The 40kWh battery can be charged at a maximum rate of 22kW, meaning a 0-80% charge will take just over an hour and a half. With the battery full, the ZOE is capable of 186 miles of range according to the latest WLTP efficiency tests.
Hyundai Kona Electric
Electric cars and SUVs are two growing trends, so for manufacturers like Hyundai it makes sense to combine the two in one appealing car: in this case, the Kona Electric.
It’s a small SUV that uses either a 64kWh or 39kWh battery. The former gives a range of around 280 miles on a full charge, while the more affordable model with the smaller battery returns around 200 miles. Crucially, that's still more than the standard version of the Nissan Leaf that rivals it so closely.
Both models offer enough capacity to avoid range anxiety in most situations, but don’t expect to see these figures if you exploit the Kona’s performance. On that subject, the 201bhp motor in the 64kWh model helps the Hyundai accelerate from 0-62mph in 7.6 seconds. The 39kWh model makes do with 134bhp.
However, both offer great pick-up around town like all electric cars, with an instant hit of power when you push the accelerator, while the bigger battery model extends this with even strong acceleration at motorway speeds.

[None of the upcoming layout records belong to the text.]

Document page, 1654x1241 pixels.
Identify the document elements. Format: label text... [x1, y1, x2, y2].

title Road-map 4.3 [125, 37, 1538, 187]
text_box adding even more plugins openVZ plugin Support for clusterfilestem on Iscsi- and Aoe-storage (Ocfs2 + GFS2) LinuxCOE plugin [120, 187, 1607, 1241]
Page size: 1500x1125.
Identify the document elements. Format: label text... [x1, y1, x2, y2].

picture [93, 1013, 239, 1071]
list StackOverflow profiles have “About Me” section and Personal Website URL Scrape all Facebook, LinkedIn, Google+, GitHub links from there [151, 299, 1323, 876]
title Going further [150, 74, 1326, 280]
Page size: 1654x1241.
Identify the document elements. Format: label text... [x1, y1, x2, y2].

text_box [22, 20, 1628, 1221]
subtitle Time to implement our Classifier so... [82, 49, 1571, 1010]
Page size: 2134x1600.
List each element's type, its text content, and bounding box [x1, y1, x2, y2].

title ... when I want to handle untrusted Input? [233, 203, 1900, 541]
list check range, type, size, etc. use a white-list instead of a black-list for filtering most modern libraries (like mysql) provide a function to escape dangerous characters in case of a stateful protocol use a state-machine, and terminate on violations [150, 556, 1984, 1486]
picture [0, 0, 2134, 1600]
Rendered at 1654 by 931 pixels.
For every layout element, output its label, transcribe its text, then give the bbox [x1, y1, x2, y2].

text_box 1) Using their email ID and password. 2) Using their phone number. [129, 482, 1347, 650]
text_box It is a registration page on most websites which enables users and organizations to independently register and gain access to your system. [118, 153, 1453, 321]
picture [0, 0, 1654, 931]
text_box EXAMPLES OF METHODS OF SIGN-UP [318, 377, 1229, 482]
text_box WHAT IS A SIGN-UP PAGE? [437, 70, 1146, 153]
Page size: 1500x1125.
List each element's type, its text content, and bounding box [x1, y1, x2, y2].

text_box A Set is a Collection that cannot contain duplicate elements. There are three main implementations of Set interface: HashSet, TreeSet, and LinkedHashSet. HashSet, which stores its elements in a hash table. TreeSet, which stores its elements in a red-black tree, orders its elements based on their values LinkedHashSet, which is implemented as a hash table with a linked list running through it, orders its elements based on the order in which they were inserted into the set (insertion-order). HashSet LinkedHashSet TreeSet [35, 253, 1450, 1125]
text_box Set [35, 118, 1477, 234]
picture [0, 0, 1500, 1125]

Both versions offer the same roomy interior, strong infotainment setup and 332-litre boot, while the ride is relatively fluid and forgiving, so it should prove easy to live with.
Hyundai Ioniq Electric
Yet another electric car from Hyundai in this list proves how the brand is forging ahead. The Ioniq comes in three forms – there are hybrid and plug-in hybrid models to rival the Toyota Prius, but Hyundai went one better than its Japanese rival by adding this all-electric version to the range.
It’s older than the Kona Electric, so the vital figures aren’t quite as impressive, but with a 118bhp electric motor and a 0-62mph time of 9.9 seconds, performance is strong, so you’ll never feel swamped by traffic in the Ioniq.
Maximum range stands at a claimed 174 miles, while Hyundai reckons you’ll see 130 miles from a full charge more regularly. That’s because the Ioniq Electric’s 28kWh battery is smaller than even the most affordable Kona Electric – but this also means it’ll be quicker to charge.
With a built-in 6.6kW charger a wallbox supply will take four hours and 25 minutes to fully charge the car, while a 50kW rapid charger cuts this to just 30 minutes for an 80% top-up, boosting the Hyundai’s appeal.
Infotainment is similar to the Kona; a 350-litre boot and an interior that’ll seat five add to its appeal, as does the more affordable pricing compared to the Kona Electric. Just be wary of the ride, as it’s on the firm side.
The Audi e-tron is the German brand's first all-electric car, and although we're yet to drive it in the UK it looks like a seriously strong rival to the the Jaguar I-Pace, and even the bigger and (in most guises) more expensive Tesla Model X.
While the 248-mile range isn't class-leading, it's long enough to suit the executive lifestyles that are likely to be considering this £70,000 SUV, and with 150kW rapid charging it'll match or even better Tesla's 'Supercharger' network for speed of charging when public points of that speed start appearing in 2019.
Not only that, but with a 0-62mph time of 5.7 seconds, and an impressively high-tech interior that can even feature cameras in place of side mirrors, it looks set to be one of the best premium electric cars on offer, despite the stiff competition.